What is required> Counting only lines below that hold "also", give the total alone.

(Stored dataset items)

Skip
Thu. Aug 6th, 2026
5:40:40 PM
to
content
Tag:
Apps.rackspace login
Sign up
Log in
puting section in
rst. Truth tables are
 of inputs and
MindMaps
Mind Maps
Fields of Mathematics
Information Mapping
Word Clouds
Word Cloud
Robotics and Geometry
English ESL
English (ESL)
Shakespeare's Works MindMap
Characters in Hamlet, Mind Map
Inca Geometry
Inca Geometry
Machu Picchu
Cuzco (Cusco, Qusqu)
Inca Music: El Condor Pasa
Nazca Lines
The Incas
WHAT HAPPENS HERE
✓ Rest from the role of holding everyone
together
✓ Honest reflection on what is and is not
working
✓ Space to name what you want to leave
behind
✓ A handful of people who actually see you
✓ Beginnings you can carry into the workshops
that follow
---
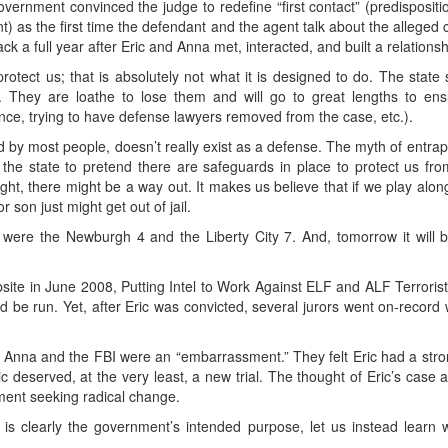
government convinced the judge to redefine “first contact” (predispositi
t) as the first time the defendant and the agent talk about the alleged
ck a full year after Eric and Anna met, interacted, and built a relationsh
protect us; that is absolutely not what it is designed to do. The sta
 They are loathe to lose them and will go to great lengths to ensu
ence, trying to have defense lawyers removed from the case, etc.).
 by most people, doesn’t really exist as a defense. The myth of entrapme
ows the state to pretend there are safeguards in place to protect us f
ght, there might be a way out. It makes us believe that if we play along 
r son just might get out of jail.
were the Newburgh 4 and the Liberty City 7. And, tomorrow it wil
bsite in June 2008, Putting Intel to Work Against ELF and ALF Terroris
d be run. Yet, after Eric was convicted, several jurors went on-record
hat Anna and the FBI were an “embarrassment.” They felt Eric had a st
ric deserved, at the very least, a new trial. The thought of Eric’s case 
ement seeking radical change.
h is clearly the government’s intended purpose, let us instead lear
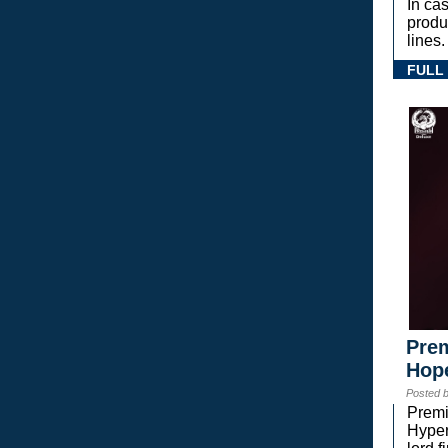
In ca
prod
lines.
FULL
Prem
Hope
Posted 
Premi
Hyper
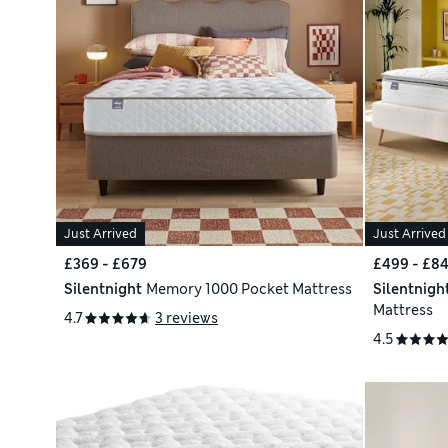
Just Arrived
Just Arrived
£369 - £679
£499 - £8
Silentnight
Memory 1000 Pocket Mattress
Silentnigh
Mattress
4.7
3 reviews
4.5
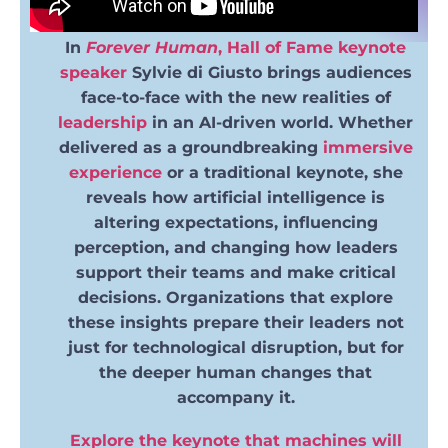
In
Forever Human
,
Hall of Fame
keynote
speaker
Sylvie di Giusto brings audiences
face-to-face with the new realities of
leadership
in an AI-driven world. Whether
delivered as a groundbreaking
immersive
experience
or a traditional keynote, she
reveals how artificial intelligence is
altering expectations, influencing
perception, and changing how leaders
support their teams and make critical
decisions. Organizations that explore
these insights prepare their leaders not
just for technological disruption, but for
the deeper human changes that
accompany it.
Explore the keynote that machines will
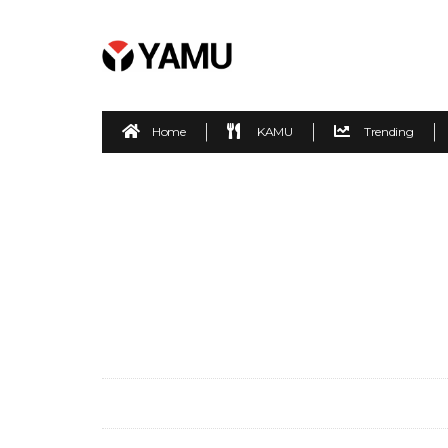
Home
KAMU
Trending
--
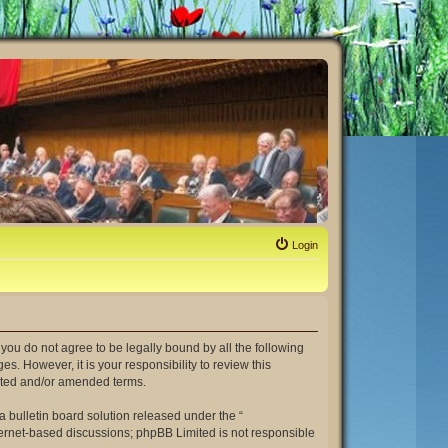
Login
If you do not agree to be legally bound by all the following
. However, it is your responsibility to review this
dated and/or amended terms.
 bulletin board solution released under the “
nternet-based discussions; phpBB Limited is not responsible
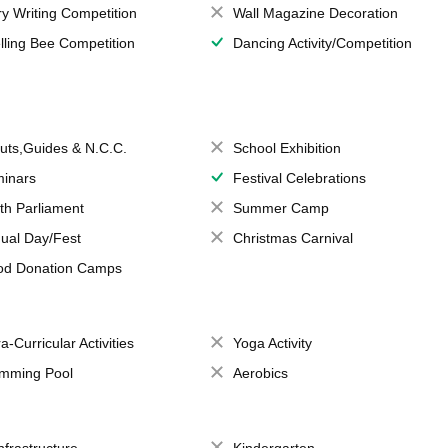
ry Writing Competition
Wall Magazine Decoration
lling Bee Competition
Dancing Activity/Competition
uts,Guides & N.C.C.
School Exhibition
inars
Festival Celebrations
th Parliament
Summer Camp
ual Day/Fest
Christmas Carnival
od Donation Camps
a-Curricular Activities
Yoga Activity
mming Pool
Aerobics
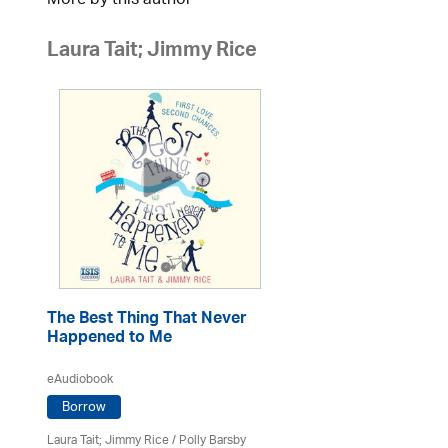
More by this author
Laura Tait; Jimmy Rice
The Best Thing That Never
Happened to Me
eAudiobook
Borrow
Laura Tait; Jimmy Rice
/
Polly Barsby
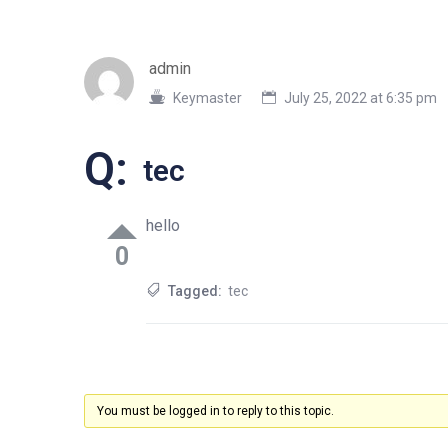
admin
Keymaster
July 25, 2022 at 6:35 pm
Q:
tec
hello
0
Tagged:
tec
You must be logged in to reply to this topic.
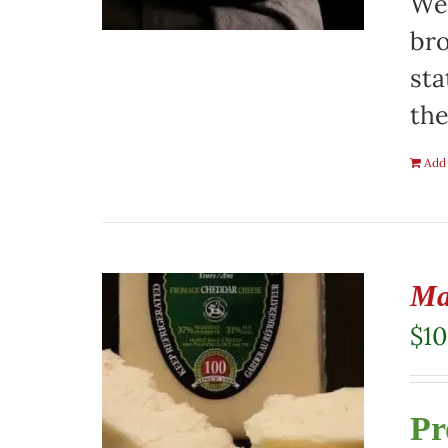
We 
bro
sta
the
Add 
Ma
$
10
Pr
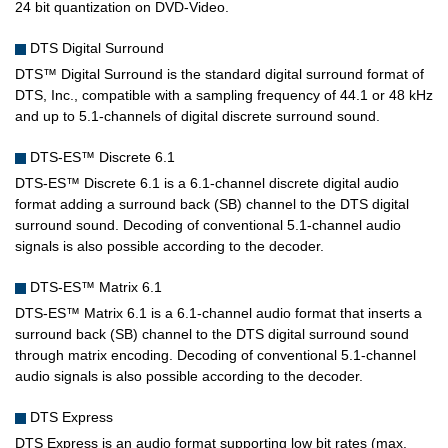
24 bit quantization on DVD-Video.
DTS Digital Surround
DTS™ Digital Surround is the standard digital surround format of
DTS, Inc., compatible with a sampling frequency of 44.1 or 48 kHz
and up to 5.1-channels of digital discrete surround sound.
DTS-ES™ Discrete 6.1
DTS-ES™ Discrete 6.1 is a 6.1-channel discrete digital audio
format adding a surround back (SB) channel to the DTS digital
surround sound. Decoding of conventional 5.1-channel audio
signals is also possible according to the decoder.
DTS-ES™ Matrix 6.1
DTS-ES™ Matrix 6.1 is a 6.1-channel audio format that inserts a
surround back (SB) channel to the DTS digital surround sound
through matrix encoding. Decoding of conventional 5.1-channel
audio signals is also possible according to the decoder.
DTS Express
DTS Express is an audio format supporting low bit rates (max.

Solution to this problem> 2